Although respectful workplace workshops have existed for at least a year, TRU has amended its training procedures to include the new WorkSafeBC policies and definitions of workplace bullying and harassment and implemented an online training program.

“This is something we need to make sure we’ve been trained for and watch for and so supervisory training has occurred and will continue to occur,” Powers said.

Because bullying is hardly ever an isolated incident, Powers said human resources and unions would likely be involved in trying to reconcile harassment issues.

“For the faculty we have a negotiated process in the collective agreement and for other employee groups the policy discusses it in terms of how we first try to mediate the issue and then we investigate,” he said. “Third party investigators have often been used here. We may not have used the word bullying, but persons felt harassed for one reason or another.”

When a bullying or harassment incident is identified discipline could vary from a letter of reprimand to termination of employment, Powers said.

In 2012 the provincial government amended legislation to include compensation for stress-related mental disorders, with bullying or harassment as a potential cause. Powers said TRU has seen no claims since that amendment and doesn’t anticipate many of these types of WorkSafeBC claims.

Powers said TRU anticipated the policy changes for about two years and, as a human resources group, the universities were able to give input on changes during the decision-making process. He said TRU was concerned with making sure performance management was exempt from definitions of bullying so that supervisory conduct was not seen as harassment.

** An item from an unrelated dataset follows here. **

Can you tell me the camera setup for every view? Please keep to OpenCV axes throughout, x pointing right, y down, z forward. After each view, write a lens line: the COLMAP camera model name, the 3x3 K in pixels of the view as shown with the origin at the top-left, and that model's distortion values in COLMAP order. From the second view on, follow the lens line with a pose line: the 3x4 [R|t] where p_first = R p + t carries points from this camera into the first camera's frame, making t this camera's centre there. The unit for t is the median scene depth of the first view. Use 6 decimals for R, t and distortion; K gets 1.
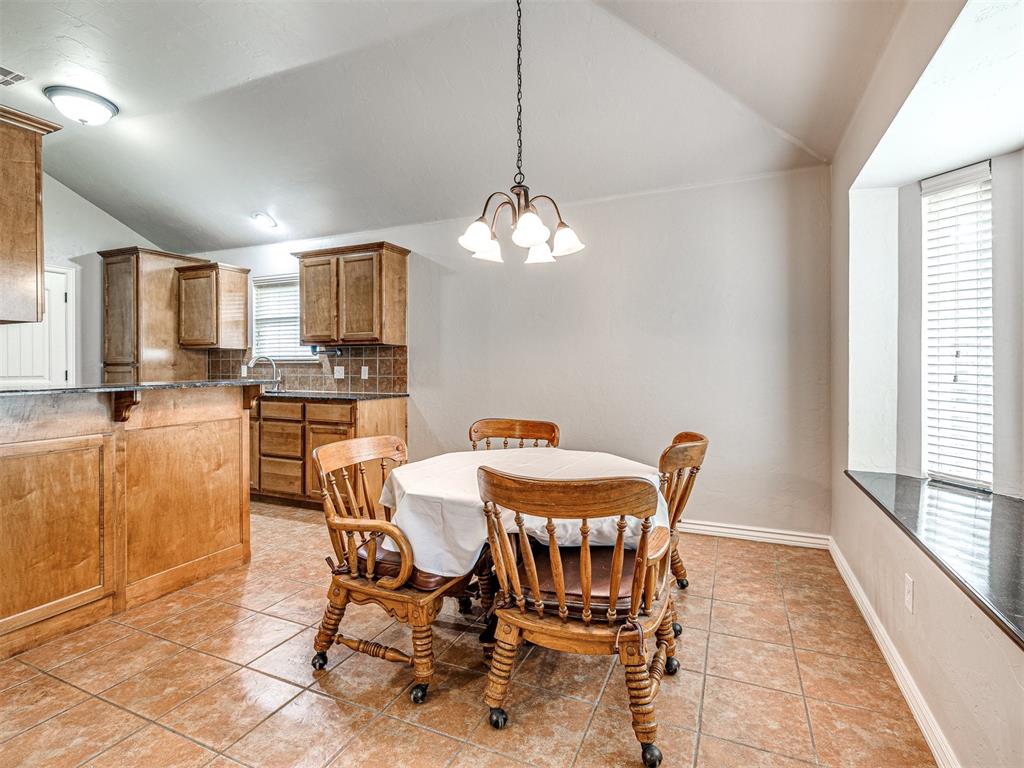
lens RADIAL K [[485.3, 0, 515.5], [0, 485.3, 369.3], [0, 0, 1]] dist [-0.000988, 0.000234]
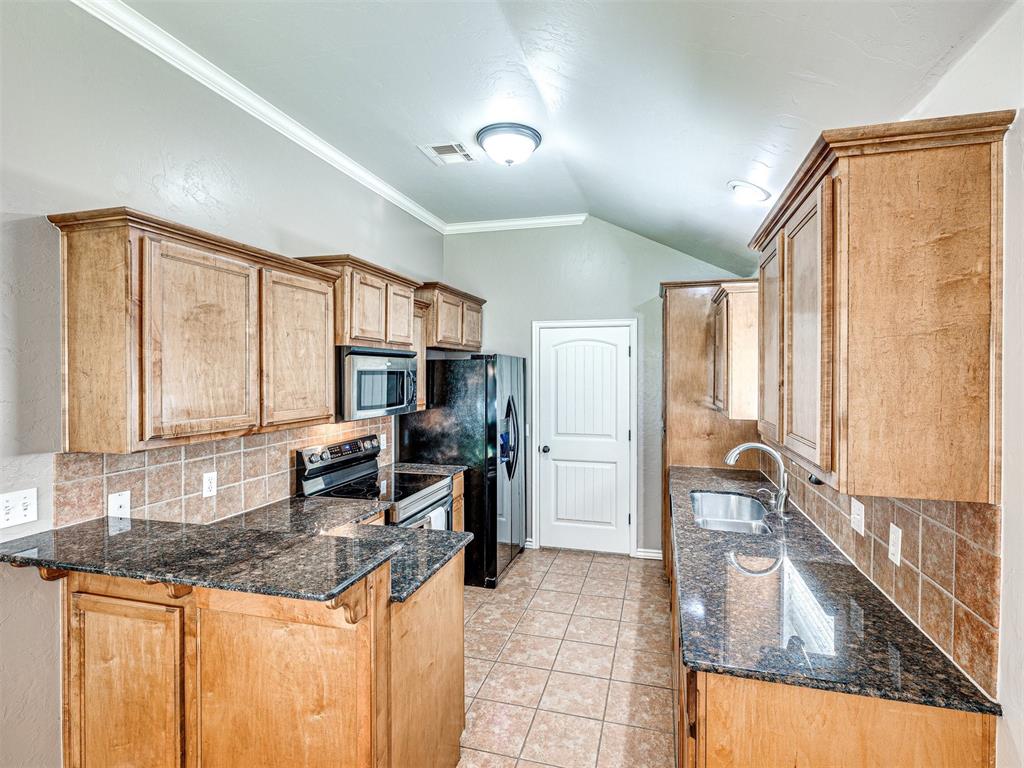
lens RADIAL K [[500.3, 0, 536.1], [0, 500.3, 378.9], [0, 0, 1]] dist [0.001148, 0.000778]
pose [[0.166305, 0.011114, -0.986012, -0.012549], [-0.008653, 0.999914, 0.009811, -0.115176], [0.986036, 0.006900, 0.166387, 0.738699]]
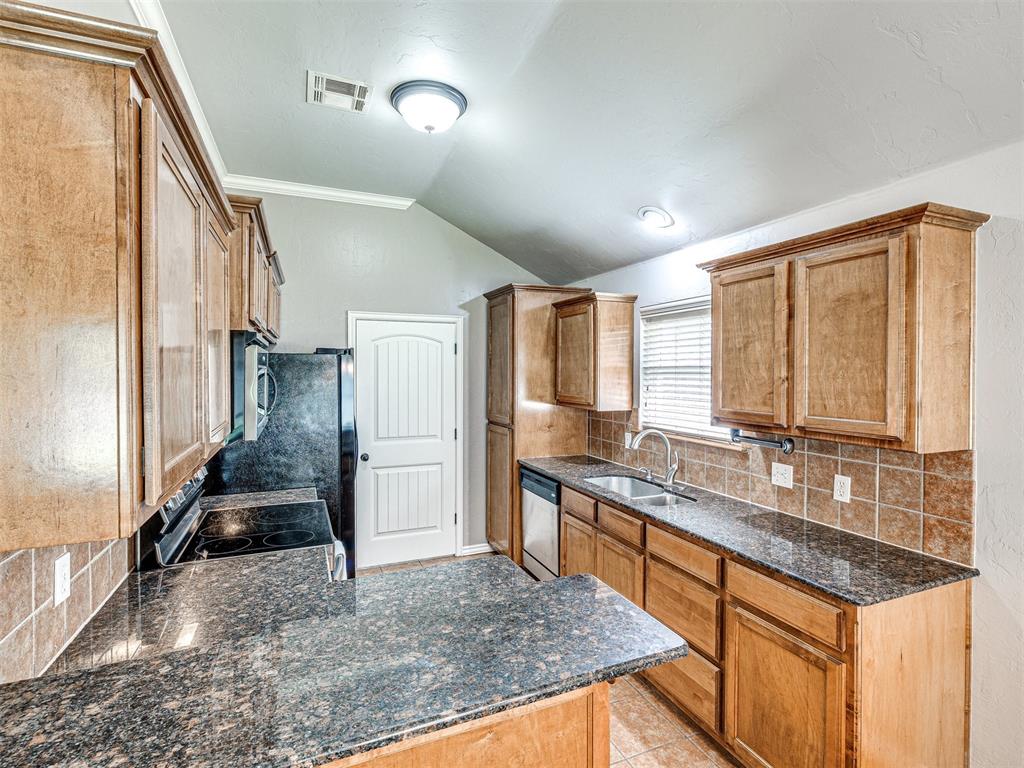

TRU’s harassment policy dates back to 1989 when there was a sexual discrimination policy. It was followed by a harassment and discrimination prevention policy, overseen by a harassment and discrimination prevention advisor. Up until 2006 there was also a harassment and discrimination prevention committee, which directed the work of the harassment and discrimination office to work towards educational opportunities. It ceased with the implementation of the current policy in 2006 and the adoption of a human rights officer.

“TRU has always been ahead of the curve in that we were among the first institutions in B.C. and across Canada to have policy that spoke specifically to discrimination and harassment in the workplace,” Seibel said. “So, we’ve had avenues since 1989 to address that, much before many other institutions did.”